We have setup splunk in our environment, and we have logs coming in from different geographies (US/UK/Asia). The logs, all have different timestamps, but we have used a light forwarder to convert them all to current server time using ($SPLUNKHOME/etc/apps/search/local/props.conf):
DATETIME_CONFIG = CURRENT
Also the inputs.conf and outputs.conf are properly configured, and everything works fine.
But then after a few hours, i am unable to see any data coming from some of the machines (UK/Asia). I checked splunkd.log of light forwarder, there wasn't any ERROR in it.
I checked metrics.log of forwarder, it seems to be getting updated with each update in UK/Asia machines, but no data is going to the splunk receiver.

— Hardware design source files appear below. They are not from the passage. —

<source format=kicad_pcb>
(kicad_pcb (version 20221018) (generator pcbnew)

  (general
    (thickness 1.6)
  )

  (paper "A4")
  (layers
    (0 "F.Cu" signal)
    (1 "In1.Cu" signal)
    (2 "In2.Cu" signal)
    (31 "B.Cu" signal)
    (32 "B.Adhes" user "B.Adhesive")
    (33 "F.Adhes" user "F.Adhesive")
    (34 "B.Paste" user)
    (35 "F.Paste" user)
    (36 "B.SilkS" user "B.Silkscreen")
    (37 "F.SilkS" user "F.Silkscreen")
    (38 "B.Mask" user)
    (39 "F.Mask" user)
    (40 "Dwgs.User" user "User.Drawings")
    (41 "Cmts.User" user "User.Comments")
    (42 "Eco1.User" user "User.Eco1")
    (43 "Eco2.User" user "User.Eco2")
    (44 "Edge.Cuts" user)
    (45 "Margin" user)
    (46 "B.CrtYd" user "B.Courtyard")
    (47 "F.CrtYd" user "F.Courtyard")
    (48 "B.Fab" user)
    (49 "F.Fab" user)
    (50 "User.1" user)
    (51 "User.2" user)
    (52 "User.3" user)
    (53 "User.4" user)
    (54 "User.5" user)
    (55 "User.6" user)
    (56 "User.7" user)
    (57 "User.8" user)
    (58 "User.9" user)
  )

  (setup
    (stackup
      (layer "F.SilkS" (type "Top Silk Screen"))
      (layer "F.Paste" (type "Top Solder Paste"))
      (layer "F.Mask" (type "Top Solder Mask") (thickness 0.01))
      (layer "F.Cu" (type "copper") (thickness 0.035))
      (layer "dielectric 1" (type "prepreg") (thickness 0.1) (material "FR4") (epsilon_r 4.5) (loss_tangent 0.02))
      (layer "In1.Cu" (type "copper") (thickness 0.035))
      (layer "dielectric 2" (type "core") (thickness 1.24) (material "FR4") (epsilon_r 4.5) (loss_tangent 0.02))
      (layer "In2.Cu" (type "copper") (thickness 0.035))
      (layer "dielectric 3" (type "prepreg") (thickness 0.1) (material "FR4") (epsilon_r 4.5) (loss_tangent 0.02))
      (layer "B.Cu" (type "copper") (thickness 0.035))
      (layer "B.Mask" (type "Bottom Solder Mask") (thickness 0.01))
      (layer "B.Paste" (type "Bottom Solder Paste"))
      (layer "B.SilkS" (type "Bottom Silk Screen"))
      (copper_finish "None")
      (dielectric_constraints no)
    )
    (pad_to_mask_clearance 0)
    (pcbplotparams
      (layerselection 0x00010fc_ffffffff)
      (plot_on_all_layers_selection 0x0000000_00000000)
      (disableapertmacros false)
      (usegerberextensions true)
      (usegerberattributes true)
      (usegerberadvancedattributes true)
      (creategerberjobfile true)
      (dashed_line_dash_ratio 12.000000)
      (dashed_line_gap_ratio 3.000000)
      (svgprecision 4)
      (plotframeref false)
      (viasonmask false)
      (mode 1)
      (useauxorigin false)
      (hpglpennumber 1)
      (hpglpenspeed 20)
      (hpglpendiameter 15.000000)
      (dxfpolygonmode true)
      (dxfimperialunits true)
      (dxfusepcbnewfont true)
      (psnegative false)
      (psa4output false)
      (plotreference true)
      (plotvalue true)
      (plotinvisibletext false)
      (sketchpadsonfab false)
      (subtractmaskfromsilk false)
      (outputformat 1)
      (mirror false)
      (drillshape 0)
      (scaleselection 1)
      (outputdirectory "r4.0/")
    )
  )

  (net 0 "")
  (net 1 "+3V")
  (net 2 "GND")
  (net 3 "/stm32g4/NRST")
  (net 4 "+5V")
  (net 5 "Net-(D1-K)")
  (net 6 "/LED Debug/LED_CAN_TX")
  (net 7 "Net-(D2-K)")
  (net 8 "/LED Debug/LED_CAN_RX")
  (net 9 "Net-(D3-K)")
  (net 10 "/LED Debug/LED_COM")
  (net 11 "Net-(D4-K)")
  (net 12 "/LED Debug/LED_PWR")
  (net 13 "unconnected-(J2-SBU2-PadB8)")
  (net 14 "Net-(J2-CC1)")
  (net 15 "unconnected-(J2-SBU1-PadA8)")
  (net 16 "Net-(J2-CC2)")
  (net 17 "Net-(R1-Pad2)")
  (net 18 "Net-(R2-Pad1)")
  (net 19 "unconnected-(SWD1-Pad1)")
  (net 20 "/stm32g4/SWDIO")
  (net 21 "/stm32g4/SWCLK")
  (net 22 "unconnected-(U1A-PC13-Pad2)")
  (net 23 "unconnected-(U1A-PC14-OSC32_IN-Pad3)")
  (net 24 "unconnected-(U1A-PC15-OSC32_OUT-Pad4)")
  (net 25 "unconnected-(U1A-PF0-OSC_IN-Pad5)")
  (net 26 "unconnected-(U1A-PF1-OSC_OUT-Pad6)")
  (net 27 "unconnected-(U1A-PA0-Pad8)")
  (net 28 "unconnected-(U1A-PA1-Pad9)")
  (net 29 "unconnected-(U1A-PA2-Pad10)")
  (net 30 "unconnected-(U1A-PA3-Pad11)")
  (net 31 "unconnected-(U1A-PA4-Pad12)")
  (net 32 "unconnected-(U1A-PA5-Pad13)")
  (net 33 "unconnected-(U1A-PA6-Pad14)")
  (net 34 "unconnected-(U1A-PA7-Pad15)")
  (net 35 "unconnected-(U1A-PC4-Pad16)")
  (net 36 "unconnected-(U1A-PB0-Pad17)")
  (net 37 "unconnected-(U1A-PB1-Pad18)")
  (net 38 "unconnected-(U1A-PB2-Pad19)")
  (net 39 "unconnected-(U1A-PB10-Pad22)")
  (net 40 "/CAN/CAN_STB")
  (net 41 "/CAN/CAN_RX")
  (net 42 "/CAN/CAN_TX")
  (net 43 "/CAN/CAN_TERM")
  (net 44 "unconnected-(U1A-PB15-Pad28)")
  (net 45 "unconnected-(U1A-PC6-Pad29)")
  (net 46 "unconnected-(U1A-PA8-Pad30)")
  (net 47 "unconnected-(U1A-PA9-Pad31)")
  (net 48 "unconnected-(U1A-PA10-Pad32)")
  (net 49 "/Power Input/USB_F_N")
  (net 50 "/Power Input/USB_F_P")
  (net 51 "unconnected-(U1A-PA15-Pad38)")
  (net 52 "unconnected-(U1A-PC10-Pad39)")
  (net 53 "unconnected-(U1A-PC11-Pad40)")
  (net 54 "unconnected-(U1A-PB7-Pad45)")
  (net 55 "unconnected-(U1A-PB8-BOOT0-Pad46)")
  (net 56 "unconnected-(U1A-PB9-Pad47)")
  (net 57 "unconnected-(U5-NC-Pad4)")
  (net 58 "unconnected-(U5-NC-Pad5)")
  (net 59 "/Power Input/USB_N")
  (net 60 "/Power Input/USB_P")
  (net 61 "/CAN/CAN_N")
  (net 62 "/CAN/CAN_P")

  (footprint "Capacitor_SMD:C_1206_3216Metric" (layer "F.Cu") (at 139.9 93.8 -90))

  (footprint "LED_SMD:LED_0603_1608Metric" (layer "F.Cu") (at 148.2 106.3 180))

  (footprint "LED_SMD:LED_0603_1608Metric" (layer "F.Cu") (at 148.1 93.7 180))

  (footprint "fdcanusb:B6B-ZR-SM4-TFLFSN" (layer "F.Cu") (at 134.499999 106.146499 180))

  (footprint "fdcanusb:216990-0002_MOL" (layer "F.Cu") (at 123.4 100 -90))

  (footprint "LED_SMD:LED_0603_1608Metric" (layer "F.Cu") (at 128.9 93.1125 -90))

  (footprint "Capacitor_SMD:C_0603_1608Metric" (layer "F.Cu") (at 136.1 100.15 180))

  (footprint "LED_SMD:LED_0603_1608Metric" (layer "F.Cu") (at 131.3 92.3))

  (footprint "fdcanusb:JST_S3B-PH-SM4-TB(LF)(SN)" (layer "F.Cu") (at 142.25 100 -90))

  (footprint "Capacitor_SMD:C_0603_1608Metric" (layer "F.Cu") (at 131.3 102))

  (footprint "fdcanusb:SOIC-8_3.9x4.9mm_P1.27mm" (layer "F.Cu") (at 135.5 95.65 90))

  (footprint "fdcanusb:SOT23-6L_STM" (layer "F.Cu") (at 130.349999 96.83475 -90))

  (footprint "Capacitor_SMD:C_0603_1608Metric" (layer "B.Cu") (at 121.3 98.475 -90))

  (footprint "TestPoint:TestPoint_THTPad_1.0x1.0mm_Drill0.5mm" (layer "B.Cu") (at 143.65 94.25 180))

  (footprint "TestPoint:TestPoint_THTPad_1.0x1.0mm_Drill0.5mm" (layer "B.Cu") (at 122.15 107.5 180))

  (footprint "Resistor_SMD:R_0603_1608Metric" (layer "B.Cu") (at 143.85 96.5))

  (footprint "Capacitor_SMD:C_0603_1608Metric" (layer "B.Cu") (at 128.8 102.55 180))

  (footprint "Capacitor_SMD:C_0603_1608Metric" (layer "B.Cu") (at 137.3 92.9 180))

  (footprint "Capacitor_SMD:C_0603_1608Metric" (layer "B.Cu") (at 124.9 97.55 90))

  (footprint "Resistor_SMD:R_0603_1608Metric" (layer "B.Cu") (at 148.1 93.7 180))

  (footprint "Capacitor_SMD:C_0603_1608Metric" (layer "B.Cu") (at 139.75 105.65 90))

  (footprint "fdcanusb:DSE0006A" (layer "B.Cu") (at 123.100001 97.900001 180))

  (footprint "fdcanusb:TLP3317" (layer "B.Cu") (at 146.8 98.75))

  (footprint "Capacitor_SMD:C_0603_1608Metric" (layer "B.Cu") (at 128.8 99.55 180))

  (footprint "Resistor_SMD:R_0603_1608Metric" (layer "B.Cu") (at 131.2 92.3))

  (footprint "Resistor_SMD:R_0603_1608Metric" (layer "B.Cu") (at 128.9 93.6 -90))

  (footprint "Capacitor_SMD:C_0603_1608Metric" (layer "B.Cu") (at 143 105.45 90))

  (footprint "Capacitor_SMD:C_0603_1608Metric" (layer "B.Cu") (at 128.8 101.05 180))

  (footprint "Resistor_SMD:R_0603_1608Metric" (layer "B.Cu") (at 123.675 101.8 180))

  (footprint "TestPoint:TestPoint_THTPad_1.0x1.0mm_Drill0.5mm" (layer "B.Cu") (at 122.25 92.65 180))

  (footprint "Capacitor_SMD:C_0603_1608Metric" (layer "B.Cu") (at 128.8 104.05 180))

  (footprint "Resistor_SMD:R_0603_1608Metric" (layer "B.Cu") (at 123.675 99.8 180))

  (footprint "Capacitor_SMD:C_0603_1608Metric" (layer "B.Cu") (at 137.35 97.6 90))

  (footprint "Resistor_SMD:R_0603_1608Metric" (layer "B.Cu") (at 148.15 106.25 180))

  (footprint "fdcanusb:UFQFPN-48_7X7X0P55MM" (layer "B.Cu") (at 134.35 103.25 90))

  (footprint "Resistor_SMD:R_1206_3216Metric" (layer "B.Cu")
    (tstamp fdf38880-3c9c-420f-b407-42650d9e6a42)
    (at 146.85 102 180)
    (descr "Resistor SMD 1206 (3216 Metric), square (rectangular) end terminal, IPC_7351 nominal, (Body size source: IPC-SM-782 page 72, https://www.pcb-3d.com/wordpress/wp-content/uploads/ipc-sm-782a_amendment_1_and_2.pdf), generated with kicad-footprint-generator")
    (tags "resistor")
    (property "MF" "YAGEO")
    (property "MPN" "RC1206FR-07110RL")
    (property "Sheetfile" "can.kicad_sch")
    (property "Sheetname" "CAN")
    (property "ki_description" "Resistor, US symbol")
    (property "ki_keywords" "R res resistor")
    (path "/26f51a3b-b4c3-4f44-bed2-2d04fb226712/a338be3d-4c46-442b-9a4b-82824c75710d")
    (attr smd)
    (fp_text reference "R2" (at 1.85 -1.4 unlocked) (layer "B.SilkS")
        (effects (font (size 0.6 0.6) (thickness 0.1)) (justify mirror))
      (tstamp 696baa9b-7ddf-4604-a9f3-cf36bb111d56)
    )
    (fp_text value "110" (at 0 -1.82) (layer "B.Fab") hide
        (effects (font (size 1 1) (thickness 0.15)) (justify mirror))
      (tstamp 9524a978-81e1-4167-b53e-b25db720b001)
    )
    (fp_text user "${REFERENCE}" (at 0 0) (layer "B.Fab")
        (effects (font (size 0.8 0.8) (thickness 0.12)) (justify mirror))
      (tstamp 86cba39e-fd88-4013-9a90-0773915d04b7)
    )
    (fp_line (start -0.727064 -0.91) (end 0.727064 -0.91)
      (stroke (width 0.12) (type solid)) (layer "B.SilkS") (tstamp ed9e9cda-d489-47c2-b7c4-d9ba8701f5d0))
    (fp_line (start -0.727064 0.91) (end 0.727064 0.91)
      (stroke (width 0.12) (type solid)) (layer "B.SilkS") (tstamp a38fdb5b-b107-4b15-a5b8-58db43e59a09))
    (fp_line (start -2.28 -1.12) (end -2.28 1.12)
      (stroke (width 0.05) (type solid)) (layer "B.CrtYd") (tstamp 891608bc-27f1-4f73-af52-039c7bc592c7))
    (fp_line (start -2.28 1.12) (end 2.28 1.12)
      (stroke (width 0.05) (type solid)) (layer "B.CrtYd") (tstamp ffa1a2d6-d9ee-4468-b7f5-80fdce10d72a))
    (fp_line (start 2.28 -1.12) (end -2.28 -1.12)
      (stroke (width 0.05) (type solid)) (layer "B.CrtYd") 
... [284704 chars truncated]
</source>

Checked splunkd.log at splunk receiver end, it contains this ERROR:
09-17-2012 08:05:20.470 -0400 ERROR SearchResults - Unable to write to file '/opt/splunk/etc/users/abcd/search/history/hostname.csv'. Retried 5 times, period=500 ms. error='No such file or directory'
but i don't think that is related to the issue in any way.

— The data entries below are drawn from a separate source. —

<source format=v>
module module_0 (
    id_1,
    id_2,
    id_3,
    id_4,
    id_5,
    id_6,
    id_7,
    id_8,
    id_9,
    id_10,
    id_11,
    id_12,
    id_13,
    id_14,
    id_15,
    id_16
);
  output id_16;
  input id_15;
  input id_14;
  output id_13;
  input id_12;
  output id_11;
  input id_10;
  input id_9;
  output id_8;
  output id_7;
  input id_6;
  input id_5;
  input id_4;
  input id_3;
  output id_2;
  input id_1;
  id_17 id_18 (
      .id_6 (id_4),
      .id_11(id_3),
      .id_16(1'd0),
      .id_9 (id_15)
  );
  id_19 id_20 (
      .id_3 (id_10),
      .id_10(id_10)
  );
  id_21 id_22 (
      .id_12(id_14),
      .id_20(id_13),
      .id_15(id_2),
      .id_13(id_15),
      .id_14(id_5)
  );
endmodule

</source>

All clients and splunk receiver is on Linux, forwarder is on windows 2008.
Can someone please help on how to debug the issue and what could be causing it?
I have restored the system to a state (many times) where everything is working but then again the problem comes back.
I have narrowed down the problem to communication issue between jboss AS and forwarder.
Recreating the problem from start:
we have setup JBoss AS7 in our environment. our application servers are situated in different geographies (US/UK etc). splunk server/forwarders are situated in US and different geographies are connected by vpn. when the setup is ready, we restart application servers to make connection in raw mode to splunk forwarders.
this works fine, but after an hour (or so) of sending log data from application servers to forwarders, UK servers stop sending the data to splunk forwarders.
there isn't any ERROR in splunkd.log on forwarder, and the metrics.log shows that it is still having tcpin connection from UK machine.
i created a shell script to send data from UK server on same tcp port of forwarder and it showed up fine in splunk server, so that means something went wrong between communication of jboss AS and forwarder.
I enabled deployment monitor app on server. It is showing up the forwarder as fine and there is a consistent connection between splunk server and forwarder. So then why my application server data have stopped showing up on server?
splunk "All Forwarders" status in deployment monitor app is:
my_forwarder heavy forwarder 4.3.4 Linux 09/19/12 12:15:58 PM 09/19/12 12:15:58 PM active 26.0500 0.0338
splunk "All Indexer" status in deployment monitor app is:
my_indexer normal 09/19/12 12:00:38 PM 0.0000
So then where the things can be going wrong???